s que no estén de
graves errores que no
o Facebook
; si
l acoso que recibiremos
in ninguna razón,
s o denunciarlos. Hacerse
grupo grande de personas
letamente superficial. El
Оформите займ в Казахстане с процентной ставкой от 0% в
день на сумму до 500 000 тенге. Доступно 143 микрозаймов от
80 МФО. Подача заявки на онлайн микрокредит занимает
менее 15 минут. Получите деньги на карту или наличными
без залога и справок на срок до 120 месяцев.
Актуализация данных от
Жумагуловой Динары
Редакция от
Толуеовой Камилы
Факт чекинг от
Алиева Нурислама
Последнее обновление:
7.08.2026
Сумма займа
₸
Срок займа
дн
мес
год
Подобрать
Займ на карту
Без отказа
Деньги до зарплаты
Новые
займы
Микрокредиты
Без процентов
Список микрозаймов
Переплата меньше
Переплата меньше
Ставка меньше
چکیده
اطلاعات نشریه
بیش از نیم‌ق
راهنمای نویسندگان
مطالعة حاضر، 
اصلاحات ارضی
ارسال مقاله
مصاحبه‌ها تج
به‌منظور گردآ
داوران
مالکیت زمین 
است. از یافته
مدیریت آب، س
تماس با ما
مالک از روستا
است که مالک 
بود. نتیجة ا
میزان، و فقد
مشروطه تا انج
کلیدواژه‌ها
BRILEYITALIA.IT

..............................

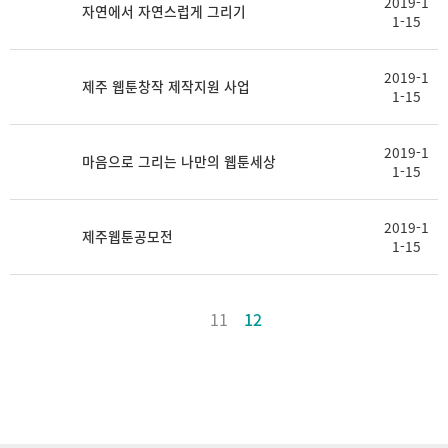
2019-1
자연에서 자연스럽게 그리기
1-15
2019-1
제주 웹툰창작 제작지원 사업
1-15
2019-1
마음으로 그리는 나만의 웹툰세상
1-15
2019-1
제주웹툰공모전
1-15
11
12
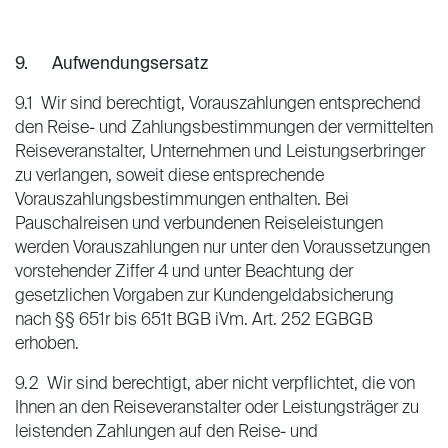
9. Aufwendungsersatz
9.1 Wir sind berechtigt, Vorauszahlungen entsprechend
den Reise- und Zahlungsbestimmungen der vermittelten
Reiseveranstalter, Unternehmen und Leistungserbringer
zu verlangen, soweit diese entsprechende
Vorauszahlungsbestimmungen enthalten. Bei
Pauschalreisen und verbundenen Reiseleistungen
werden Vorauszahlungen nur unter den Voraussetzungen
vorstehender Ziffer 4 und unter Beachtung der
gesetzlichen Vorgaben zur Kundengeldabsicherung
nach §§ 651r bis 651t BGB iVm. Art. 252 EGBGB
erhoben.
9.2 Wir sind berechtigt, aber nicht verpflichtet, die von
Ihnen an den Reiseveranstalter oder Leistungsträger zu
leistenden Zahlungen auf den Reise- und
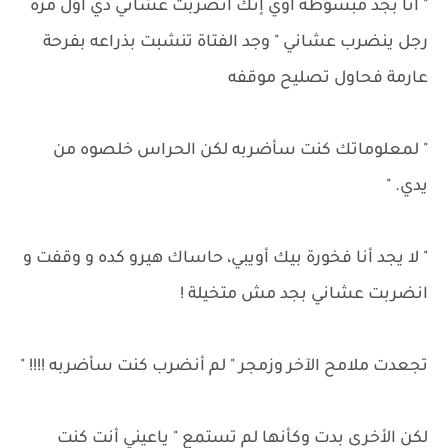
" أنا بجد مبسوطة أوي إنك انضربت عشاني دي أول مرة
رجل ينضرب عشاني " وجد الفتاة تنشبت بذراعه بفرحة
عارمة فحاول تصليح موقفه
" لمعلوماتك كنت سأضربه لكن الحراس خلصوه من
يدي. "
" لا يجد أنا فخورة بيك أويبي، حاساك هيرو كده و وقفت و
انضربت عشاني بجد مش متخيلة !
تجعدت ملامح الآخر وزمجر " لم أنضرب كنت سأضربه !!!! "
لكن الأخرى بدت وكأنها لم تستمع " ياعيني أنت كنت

..............................

Try it
Update the data from the line with "عشاني دي أول مرة" to the line with "لكن الأخرى بدت" by replacing "الحراس" with "الرجال", and give back only those lines with nothing else changed.

Expected output
" أنا بجد مبسوطة أوي إنك انضربت عشاني دي أول مرة
رجل ينضرب عشاني " وجد الفتاة تنشبت بذراعه بفرحة
عارمة فحاول تصليح موقفه
" لمعلوماتك كنت سأضربه لكن الرجال خلصوه من
يدي. "
" لا يجد أنا فخورة بيك أويبي، حاساك هيرو كده و وقفت و
انضربت عشاني بجد مش متخيلة !
تجعدت ملامح الآخر وزمجر " لم أنضرب كنت سأضربه !!!! "
لكن الأخرى بدت وكأنها لم تستمع " ياعيني أنت كنت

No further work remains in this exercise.